In the basement of VFD Dalton, a queer arts and entertainment centre in Hackney, there’s a small bar and a singular bartender/bouncer/manager. Stools, benches, and miscellaneous chairs are arranged to face a bright pink wall, in front of which are two chairs and two microphones. Is this what being at the core of a literary movement looks like?

Rhiannon McGavin, former Youth Poet Laureate of Los Angeles, is reading from her collection titled Grocery List Poems. Her supporting act is poet and novelist Savannah Brown, born in Ohio but now a true Londoner, talking of her excitement for the Elizabeth line’s opening. Somewhat unexpectedly, each of these young American women are armed with a can of Strongbow. 

Brown, the ‘secret guest,’ introduces the set, starting with her most recent publication. Reading from her phone, her voice is clear and purposeful. She makes deliberate eye contact with the audience and in turn, we hinge off her every word. Another poem, half comprised of the leaked sexts between Jeff Bezos and his mistress, balances between hilarious and deeply exposing. Brown does the impossible: she reduces Bezos to an ordinary man. With two poetry collections—Graffiti and Sweetdark—and two novels published by Penguin Random House under her belt, Savannah Brown knows she belongs.
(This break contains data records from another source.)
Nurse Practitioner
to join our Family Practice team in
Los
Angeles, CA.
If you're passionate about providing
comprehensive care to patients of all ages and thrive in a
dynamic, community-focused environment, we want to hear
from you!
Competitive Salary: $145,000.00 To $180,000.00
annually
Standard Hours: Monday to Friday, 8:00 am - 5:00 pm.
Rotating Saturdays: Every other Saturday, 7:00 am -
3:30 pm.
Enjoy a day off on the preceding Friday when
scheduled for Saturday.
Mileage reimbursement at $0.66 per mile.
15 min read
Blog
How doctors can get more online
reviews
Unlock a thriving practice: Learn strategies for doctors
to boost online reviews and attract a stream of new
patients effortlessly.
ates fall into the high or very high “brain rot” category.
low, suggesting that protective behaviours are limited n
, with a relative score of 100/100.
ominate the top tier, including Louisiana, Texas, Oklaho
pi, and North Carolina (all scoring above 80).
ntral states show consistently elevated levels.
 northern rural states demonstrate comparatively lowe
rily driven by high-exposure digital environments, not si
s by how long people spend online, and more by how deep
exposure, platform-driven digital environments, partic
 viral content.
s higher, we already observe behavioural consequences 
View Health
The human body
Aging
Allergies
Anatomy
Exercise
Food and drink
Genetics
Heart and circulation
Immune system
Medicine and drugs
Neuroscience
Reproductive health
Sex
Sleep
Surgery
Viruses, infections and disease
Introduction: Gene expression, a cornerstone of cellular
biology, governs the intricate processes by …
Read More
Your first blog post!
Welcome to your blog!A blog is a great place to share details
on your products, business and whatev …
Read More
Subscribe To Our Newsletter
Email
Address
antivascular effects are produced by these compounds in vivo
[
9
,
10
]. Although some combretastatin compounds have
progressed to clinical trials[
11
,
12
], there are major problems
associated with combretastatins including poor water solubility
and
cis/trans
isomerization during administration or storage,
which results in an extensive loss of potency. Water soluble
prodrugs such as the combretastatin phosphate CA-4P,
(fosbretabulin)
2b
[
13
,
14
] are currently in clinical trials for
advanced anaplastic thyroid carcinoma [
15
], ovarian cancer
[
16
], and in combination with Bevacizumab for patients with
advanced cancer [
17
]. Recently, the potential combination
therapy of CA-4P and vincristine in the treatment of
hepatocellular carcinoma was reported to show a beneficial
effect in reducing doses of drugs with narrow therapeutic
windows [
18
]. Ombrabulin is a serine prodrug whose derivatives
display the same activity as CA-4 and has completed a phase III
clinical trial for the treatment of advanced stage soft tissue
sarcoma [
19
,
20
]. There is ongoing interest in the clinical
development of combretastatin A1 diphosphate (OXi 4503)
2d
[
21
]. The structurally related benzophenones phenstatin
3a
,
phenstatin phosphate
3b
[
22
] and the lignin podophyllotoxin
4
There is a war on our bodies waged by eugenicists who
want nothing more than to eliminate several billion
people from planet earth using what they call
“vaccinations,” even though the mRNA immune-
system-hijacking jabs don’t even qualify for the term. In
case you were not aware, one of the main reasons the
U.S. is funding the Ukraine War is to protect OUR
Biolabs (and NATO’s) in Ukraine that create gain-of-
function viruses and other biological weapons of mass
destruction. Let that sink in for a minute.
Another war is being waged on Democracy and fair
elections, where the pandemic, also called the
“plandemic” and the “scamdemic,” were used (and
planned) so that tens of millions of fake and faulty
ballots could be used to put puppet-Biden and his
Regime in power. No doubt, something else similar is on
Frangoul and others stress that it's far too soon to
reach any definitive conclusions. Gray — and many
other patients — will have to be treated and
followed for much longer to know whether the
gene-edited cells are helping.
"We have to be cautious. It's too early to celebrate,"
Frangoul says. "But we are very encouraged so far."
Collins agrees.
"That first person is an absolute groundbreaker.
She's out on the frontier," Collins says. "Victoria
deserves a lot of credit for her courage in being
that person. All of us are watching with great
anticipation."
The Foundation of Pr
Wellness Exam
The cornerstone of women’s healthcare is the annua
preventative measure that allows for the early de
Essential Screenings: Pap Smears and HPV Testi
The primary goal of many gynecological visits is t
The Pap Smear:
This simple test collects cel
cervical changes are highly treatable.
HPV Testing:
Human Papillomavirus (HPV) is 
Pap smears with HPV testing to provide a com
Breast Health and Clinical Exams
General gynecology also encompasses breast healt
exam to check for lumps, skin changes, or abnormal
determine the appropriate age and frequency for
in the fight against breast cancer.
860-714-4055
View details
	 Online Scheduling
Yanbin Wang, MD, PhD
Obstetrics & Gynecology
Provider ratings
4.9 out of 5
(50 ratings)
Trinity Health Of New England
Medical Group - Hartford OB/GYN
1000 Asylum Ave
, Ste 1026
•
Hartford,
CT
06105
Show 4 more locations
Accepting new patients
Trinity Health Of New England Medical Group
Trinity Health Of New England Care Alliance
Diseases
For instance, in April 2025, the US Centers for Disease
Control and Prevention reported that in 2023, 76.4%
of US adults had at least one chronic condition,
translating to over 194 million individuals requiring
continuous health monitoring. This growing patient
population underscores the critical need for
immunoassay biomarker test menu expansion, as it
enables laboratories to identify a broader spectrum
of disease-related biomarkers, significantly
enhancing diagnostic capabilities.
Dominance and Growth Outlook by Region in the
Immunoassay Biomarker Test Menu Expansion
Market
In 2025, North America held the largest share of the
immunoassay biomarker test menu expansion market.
She’s cool and confident to an intimidating degree. Referred to as “the poet articulating your deepest existential fears” by Vice, Brown deals with the big picture stuff—the celestial, life-is-meaningless, why-are-we-here, kind of big picture stuff. And then she introduces Rhiannon McGavin, who is completely, undeniably human.

McGavin calls Grocery List Poems her collection of ‘sweaty love poems.’ After Brown’s cold astronomy, these poems are too sweet, too hot, too sickly. McGavin transports us back to first hickeys, to figuring out crush’s homes, to bus rides before she could drive. She confesses to us: ‘I take my role as a crazy ex-girlfriend very seriously.’ She promises that the second edition of the collection will, among fixing some typos, be namely to remove her ex’s name from the acknowledgements. This, however, is the last confession of the evening. As she gets progressively drunker (off of one (1) cider), she begins several anecdotes before censoring herself. We’re getting restless—whether it’s the untold stories, the tipsy poet, or the uncomfortable chairs, who’s to say. 

Her next collection is Computer Room, which will be the thesis of her master’s in philosophy at Trinity College. Computer Room promises to be cold and metallic—not even a drop of sweat—as she explores what really qualifies as a ‘computer room.’ The title comes from her and many others’ past, when the computer had a specific room in the house. With a planned trip to the Alan Turing Institute, Rhiannon speaks with a passion that is sure to produce something worthy. 

Both women are names to look out for. With their ‘sweaty love poem’ stages behind them, Brown, with McGavin close behind, have firmly embedded themselves into the poetry scene on both sides of the Atlantic.